Pilates, a century-old exercise method once associated with dance studios, physical therapy clinics and boutique fitness spaces, is having a major moment in the United States. According to the Sports and Fitness Industry Association’s 2025 report, Pilates is now the fastest-growing form of individual exercise in the country, with participation up by nearly 40% since 2019. That growth has also played out online, where Pilates videos, routines and lifestyle content have become a familiar part of social media feeds.
But as the workout has spread, so has a strange layer of cultural baggage. The current conversation around Pilates often seems to have less to do with posture, breathing or core strength than with identity, class and femininity. In the social media version of the trend, Pilates is frequently framed not simply as exercise, but as a marker of what kind of woman someone is, or wants to be.
That tension is at the center of a recent discussion from NPR’s It’s Been a Minute, in which host Brittany Luse spoke with New York Magazine features writer Madeline Leung Coleman about why Pilates has become such a charged subject. Their discussion points to a broader question that extends well beyond one workout: why does exercise so often become a cultural symbol rather than just a way to move the body?
A fitness method with a long history
Pilates is hardly a new invention. Developed roughly 100 years ago, the method emphasizes controlled movement, balance, flexibility, alignment and deep core engagement. Over time, it found devoted followings among dancers, athletes, rehabilitation specialists and everyday exercisers looking for low-impact strength training. Its durability is part of the point: Pilates has lasted because many people find it effective and adaptable.
What is new is the scale and style of its public image. In the digital era, workouts are no longer experienced only in studios or gyms. They are packaged into aesthetics, routines and aspirational identities. A short video of a reformer class can double as a display of taste, discipline, leisure and even social status. That helps explain why some online conversations about Pilates can feel oddly loaded. The exercise itself may be accessible in many forms, but the imagery surrounding it often suggests exclusivity.
Why the discourse feels bigger than the workout
On social platforms, Pilates is commonly marketed through a narrow visual language: clean interiors, expensive activewear, wellness rituals and a heavily gendered sense of self-improvement. Although anyone can do Pilates, online content often presents it as something specifically for “girls,” and more specifically for a certain kind of girl. That framing can make a practical exercise method seem like a social signal.

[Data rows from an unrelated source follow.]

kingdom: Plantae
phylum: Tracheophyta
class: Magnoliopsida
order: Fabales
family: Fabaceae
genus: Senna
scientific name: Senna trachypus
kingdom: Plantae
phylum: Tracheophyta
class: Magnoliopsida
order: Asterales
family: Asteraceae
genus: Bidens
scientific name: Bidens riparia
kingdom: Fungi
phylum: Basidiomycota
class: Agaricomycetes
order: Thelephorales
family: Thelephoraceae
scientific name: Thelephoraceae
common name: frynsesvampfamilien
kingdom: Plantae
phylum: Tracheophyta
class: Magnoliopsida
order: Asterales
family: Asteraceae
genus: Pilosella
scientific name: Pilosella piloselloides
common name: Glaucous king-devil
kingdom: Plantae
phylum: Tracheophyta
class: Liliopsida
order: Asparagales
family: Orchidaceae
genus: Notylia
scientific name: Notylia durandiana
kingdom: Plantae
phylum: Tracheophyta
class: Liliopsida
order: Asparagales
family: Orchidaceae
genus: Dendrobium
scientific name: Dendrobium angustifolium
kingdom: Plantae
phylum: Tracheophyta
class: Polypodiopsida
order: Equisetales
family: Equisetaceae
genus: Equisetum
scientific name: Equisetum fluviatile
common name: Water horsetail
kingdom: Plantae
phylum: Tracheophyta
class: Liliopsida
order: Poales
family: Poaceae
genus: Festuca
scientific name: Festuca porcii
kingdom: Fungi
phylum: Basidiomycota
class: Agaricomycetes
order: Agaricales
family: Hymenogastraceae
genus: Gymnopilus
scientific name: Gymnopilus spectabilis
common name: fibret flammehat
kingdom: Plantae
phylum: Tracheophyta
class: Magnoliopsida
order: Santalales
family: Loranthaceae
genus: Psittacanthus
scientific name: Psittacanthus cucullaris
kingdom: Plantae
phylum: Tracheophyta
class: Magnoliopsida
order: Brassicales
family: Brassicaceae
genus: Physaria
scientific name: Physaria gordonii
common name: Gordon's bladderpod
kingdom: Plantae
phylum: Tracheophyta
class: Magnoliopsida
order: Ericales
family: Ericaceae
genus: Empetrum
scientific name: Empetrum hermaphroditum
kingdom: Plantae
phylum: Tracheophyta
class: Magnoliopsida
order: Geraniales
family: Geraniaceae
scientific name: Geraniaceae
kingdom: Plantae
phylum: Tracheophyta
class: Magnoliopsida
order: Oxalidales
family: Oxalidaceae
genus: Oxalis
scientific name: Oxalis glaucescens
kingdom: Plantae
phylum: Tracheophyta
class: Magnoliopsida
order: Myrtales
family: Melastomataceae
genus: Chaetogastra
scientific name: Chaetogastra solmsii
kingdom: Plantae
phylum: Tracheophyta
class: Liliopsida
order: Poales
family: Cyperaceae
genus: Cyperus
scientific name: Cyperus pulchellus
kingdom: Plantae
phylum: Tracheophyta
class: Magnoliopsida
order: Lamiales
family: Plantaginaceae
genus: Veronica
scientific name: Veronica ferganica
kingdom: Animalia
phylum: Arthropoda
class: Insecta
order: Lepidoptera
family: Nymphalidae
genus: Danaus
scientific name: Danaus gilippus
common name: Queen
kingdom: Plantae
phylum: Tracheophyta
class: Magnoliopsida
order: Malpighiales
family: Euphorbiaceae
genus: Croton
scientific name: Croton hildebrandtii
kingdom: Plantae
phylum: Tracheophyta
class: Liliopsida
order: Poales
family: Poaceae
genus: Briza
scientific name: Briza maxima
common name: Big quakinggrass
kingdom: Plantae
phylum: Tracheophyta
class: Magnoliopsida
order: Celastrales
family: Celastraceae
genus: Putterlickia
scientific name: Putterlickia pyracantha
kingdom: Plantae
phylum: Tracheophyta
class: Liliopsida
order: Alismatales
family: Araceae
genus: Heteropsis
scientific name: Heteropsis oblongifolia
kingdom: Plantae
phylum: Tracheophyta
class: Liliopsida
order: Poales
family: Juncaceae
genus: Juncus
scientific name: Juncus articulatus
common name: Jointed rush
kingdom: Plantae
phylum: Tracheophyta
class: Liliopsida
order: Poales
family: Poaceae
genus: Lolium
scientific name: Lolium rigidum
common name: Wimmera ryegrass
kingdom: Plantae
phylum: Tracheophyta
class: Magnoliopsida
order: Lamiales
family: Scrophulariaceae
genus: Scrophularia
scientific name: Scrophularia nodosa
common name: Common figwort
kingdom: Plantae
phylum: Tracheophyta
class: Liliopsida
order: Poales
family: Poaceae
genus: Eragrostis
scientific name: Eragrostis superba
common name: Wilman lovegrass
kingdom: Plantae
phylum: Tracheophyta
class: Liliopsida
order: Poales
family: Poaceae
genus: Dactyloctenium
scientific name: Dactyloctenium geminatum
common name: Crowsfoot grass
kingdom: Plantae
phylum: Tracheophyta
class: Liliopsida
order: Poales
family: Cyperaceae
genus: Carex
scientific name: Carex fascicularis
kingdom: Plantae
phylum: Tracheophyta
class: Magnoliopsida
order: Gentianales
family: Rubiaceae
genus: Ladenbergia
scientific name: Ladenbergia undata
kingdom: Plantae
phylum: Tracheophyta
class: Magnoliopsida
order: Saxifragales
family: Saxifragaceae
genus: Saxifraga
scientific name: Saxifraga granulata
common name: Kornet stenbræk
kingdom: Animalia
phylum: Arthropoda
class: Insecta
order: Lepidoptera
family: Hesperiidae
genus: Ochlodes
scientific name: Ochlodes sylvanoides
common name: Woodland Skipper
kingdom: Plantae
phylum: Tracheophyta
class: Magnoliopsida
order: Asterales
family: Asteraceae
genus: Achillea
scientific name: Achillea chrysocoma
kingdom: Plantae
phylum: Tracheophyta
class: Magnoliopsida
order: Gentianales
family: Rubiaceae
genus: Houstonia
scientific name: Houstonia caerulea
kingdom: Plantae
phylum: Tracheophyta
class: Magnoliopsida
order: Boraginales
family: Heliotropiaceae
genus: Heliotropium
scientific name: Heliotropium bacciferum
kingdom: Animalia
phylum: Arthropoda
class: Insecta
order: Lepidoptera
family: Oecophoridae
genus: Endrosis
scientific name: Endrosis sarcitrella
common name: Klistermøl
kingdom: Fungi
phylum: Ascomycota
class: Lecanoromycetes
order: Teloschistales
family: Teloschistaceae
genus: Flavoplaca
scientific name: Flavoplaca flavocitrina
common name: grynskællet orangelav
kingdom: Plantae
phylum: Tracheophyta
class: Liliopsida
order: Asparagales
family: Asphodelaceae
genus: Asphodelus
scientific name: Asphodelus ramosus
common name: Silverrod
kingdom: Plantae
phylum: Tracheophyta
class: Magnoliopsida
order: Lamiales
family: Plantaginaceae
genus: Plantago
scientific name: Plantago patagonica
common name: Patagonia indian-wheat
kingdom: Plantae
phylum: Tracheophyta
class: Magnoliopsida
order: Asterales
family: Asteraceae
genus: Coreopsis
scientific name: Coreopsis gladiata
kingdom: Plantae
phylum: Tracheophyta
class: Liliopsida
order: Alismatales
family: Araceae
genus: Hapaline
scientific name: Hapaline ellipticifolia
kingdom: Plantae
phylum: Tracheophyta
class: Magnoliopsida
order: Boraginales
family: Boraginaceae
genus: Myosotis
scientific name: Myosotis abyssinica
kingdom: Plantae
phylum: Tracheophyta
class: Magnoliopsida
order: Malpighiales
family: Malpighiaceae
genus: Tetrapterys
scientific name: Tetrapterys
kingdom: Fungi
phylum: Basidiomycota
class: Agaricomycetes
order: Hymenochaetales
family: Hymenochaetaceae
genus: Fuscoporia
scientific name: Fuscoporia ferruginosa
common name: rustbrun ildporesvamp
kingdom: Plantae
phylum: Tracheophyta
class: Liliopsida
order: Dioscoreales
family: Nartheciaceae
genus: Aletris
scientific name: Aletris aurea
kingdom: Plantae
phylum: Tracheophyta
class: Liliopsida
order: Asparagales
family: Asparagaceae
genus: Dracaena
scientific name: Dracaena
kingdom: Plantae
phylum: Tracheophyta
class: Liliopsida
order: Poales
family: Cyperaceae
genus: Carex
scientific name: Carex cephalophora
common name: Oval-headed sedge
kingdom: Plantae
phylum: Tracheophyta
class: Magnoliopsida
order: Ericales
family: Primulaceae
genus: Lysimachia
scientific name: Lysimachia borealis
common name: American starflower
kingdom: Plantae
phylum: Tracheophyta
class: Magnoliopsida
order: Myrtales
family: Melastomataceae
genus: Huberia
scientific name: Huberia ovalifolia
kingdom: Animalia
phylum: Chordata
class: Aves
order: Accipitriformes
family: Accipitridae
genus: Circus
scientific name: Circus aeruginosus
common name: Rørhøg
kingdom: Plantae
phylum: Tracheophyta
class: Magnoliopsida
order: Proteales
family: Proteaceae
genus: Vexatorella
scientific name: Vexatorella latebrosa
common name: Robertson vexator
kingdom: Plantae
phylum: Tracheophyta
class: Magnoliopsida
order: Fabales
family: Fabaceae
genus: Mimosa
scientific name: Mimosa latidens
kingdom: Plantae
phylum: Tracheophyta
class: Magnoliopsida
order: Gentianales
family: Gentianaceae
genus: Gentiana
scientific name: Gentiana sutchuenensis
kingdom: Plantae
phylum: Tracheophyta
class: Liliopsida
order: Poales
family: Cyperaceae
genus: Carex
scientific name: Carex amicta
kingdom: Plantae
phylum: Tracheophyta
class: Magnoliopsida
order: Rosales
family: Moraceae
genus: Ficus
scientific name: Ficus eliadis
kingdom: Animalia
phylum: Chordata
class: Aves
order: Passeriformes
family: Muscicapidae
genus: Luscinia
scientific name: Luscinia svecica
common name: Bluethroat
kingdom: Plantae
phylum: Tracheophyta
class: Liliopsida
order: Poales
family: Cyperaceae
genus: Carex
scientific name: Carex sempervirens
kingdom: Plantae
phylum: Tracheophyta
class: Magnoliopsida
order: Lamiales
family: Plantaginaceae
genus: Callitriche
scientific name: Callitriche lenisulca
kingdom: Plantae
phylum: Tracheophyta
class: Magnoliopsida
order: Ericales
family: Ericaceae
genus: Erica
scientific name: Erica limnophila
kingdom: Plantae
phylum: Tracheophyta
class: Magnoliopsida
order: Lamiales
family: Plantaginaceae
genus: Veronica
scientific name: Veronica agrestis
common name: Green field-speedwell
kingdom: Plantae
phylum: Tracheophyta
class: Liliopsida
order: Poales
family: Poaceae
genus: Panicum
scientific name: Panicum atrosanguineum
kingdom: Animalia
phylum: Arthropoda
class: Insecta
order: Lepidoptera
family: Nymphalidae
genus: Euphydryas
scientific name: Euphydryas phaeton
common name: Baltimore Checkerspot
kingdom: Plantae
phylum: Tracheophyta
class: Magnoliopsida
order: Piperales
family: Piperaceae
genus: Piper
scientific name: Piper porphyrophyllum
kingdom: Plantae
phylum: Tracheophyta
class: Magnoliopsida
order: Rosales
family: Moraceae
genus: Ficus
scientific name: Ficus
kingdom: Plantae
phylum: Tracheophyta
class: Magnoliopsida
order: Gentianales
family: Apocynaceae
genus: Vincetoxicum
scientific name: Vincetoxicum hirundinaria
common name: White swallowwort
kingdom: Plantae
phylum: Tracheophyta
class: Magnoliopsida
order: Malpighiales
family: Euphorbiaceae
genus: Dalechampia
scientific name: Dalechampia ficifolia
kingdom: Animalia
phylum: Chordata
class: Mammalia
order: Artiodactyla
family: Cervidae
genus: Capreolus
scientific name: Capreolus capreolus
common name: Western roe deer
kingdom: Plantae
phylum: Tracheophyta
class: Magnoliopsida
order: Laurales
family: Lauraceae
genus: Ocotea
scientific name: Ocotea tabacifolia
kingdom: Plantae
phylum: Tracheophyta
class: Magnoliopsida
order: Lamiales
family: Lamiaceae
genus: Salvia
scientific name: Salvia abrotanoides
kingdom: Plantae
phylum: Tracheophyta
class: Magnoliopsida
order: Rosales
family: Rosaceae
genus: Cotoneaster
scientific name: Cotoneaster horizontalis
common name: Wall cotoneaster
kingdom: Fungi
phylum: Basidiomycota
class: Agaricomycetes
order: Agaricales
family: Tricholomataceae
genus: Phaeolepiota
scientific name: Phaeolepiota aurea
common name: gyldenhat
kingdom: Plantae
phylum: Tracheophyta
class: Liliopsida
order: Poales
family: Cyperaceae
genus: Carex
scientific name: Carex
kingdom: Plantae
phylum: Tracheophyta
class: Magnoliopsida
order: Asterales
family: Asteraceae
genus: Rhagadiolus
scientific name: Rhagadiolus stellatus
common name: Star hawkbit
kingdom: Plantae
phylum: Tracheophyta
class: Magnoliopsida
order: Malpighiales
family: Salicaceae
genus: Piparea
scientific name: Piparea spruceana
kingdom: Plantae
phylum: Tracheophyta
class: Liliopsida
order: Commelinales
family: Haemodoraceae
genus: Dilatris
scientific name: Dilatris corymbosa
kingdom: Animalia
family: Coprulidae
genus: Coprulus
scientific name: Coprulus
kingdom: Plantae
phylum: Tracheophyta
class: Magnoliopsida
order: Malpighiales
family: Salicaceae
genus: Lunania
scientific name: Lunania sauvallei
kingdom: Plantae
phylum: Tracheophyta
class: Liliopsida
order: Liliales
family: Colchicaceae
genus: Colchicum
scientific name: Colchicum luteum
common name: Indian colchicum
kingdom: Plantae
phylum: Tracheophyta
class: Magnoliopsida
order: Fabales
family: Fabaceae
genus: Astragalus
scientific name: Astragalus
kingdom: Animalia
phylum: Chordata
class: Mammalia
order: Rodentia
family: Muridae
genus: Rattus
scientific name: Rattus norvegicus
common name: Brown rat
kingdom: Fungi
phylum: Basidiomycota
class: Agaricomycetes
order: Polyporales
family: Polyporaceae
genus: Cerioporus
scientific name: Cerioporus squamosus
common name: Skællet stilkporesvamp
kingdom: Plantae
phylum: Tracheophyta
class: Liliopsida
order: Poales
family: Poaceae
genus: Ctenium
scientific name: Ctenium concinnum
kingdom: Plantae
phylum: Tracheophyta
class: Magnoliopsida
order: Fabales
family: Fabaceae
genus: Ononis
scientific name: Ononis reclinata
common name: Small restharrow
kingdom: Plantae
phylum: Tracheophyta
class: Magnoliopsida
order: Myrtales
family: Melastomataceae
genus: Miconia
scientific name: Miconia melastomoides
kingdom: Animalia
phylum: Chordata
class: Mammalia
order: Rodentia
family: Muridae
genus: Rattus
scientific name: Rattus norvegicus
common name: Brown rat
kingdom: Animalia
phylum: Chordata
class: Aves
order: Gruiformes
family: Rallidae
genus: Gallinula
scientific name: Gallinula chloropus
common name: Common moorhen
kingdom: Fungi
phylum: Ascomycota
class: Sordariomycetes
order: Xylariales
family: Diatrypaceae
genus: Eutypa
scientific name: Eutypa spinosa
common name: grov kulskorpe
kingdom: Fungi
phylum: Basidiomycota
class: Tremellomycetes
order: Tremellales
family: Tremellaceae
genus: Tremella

That is where the backlash comes from. For critics, Pilates discourse can flatten women into stereotypes about body type, wealth, race, softness, discipline or desirability. For supporters, the mockery can feel equally revealing, turning a harmless workout into an object of suspicion simply because it is associated with femininity. In that sense, the argument around Pilates says as much about public attitudes toward women’s interests as it does about fitness.
What this means beyond social media
The implications are broader than one trend cycle. As fitness increasingly moves through influencers and algorithm-driven platforms, popular exercise styles can carry social meanings that shape who feels welcome and who feels excluded. That matters for public health as much as for culture. When workouts become coded by identity or status, people may avoid forms of movement that could genuinely benefit them.
The Pilates boom also reflects a wider global wellness economy, in which exercise is often sold alongside lifestyle branding. This is not unique to the United States. Around the world, fitness trends are increasingly wrapped in ideas about beauty, success and self-control. Social media accelerates that process by rewarding images and narratives that are easy to recognize and share.
Why the story resonates
For readers, the Pilates debate is really about something familiar: the pressure to perform a version of oneself online. Exercise should be one of the simplest forms of self-care, but it is often transformed into a referendum on morality, taste or belonging. The result is that even a stretching and strengthening routine can become part of a larger argument over who gets to occupy public space comfortably and without ridicule.
That may be the clearest lesson of the moment. Pilates is popular because many people enjoy it and find value in it. The odd politics surrounding it reveal less about the method than about the culture interpreting it. If there is a takeaway, it is a simple one: people should be able to work out without having their every movement turned into a statement about who they are.